━━ PASSAGE ━━
September 23, 2019 (LifeSiteNews) – It is somewhat strange that the conservative civil war currently raging between the classical liberals (represented by the National Review’s David French) and the “illiberals” (represented by the New York Post’s Sohrab Ahmari) seems to be largely centred around Drag Queen Story Hour (colloquially referred to as DQSH). While it is not surprising that Ahamari calls it a cultural crisis—Al Mohler and a string of other high profile religious figures fully agree with him—it is shocking that many conservative figures seem so blasé about the whole thing.

To be totally fair to David French, he obviously finds Drag Queen Story Hour repulsive, and a sign of a culture in decline. He just believes that DQSH is the price a free society pays for its liberty, and that any attempt to have these events banned from public spaces constitutes a violation of the First Amendment, as well as an encroachment on “viewpoint neutrality,” which ensures that Christians, too, can use these spaces for Bible studies. While that analysis is, by itself, a scathing condemnation of where we’re at—we have to accept drag queens reading stories to children in order to get a Bible study in the same space?—I do not want to get into the substance of the French-Ahmari debate over the role of the state at the moment.
━━━
━━ RECORD SET ━━
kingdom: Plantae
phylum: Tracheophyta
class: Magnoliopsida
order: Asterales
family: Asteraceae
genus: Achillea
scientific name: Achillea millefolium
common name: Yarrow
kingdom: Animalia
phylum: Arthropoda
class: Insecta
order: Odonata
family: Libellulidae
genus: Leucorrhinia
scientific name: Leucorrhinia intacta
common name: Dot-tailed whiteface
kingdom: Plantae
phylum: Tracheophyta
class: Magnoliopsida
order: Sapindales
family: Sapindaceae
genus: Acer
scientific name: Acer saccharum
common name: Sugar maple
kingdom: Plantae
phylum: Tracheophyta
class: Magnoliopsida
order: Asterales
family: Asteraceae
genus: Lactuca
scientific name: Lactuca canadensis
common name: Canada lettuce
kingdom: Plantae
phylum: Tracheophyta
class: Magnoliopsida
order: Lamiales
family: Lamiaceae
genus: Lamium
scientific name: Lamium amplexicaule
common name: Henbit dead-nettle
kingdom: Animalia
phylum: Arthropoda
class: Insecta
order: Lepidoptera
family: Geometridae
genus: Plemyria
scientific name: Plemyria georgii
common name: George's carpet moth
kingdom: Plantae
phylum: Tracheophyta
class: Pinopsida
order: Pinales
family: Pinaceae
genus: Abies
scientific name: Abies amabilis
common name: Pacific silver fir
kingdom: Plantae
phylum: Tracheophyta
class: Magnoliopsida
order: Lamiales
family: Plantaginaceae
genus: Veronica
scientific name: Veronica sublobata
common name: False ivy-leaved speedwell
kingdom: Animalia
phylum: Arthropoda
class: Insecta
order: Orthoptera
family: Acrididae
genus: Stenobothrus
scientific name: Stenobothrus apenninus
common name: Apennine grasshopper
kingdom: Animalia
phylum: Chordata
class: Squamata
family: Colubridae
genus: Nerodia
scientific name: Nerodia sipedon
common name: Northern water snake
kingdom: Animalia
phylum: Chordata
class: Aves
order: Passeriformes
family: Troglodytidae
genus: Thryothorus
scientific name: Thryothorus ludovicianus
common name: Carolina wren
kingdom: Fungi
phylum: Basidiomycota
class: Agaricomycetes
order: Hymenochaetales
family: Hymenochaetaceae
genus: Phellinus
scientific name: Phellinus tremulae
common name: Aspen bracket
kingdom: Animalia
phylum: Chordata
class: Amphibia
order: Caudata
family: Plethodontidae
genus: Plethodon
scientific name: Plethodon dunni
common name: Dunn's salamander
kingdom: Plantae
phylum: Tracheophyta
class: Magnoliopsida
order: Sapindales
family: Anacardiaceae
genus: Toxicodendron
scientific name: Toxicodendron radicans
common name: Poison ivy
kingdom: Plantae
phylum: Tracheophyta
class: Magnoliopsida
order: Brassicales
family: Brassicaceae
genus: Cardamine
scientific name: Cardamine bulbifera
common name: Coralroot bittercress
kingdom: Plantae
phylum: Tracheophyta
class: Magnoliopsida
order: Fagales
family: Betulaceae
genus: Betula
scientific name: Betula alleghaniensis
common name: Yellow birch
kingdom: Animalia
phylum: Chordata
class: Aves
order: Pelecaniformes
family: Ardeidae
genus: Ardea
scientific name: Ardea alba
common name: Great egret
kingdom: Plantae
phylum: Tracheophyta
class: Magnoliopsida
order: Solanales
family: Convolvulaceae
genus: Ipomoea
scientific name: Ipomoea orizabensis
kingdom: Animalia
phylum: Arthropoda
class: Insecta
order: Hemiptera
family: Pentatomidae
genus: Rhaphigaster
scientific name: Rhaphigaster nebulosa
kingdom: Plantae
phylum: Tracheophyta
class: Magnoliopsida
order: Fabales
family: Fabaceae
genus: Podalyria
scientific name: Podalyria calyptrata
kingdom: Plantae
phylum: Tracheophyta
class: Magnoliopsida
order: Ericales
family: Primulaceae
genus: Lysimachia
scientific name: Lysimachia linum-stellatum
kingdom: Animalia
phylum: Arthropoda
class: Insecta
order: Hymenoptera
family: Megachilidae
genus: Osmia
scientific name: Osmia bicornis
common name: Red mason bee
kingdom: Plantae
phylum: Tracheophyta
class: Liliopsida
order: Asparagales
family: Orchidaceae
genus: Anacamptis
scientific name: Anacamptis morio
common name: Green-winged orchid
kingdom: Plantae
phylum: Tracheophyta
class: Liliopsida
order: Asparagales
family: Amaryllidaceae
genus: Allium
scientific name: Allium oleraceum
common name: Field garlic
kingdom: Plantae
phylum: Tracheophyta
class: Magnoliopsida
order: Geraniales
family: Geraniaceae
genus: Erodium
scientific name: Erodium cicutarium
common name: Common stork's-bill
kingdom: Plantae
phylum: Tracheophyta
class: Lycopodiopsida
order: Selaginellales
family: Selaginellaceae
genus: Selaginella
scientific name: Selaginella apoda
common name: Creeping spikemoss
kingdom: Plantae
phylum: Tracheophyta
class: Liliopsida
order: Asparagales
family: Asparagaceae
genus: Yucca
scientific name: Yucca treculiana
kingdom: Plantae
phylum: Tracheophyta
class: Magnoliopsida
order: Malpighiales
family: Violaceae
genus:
━━━
■ SET TASK 1:
Reproduce the listing unchanged from the line with "family: Ardeidae" up to and including the line with "genus: Selaginella".
■ SET TASK 2:
Can you pick up the piece on the Drag Queen Story Hour debate where it stops and keep writing it?

■ FINAL ANSWER 1:
family: Ardeidae
genus: Ardea
scientific name: Ardea alba
common name: Great egret
kingdom: Plantae
phylum: Tracheophyta
class: Magnoliopsida
order: Solanales
family: Convolvulaceae
genus: Ipomoea
scientific name: Ipomoea orizabensis
kingdom: Animalia
phylum: Arthropoda
class: Insecta
order: Hemiptera
family: Pentatomidae
genus: Rhaphigaster
scientific name: Rhaphigaster nebulosa
kingdom: Plantae
phylum: Tracheophyta
class: Magnoliopsida
order: Fabales
family: Fabaceae
genus: Podalyria
scientific name: Podalyria calyptrata
kingdom: Plantae
phylum: Tracheophyta
class: Magnoliopsida
order: Ericales
family: Primulaceae
genus: Lysimachia
scientific name: Lysimachia linum-stellatum
kingdom: Animalia
phylum: Arthropoda
class: Insecta
order: Hymenoptera
family: Megachilidae
genus: Osmia
scientific name: Osmia bicornis
common name: Red mason bee
kingdom: Plantae
phylum: Tracheophyta
class: Liliopsida
order: Asparagales
family: Orchidaceae
genus: Anacamptis
scientific name: Anacamptis morio
common name: Green-winged orchid
kingdom: Plantae
phylum: Tracheophyta
class: Liliopsida
order: Asparagales
family: Amaryllidaceae
genus: Allium
scientific name: Allium oleraceum
common name: Field garlic
kingdom: Plantae
phylum: Tracheophyta
class: Magnoliopsida
order: Geraniales
family: Geraniaceae
genus: Erodium
scientific name: Erodium cicutarium
common name: Common stork's-bill
kingdom: Plantae
phylum: Tracheophyta
class: Lycopodiopsida
order: Selaginellales
family: Selaginellaceae
genus: Selaginella

■ FINAL ANSWER 2:
What I want to briefly respond to is the idea that Drag Queen Story Hour isn’t that big of a deal—which many conservatives have been saying of late. Those of us who have been decrying this as an attempt to groom children are written off as alarmists (or worse—fundamentalists!). Those saying that DQSH is nothing to get worked up about are the perfect example of why Ahmari gets so much sympathetic attention when he says that modern conservatism has conserved very little. If we’re willing to have people in obviously sexualized costumes read stories to little children in order to influence them in favor of the LGBT agenda, then where exactly is the line, anyway? Is there anything we’d get worked up about?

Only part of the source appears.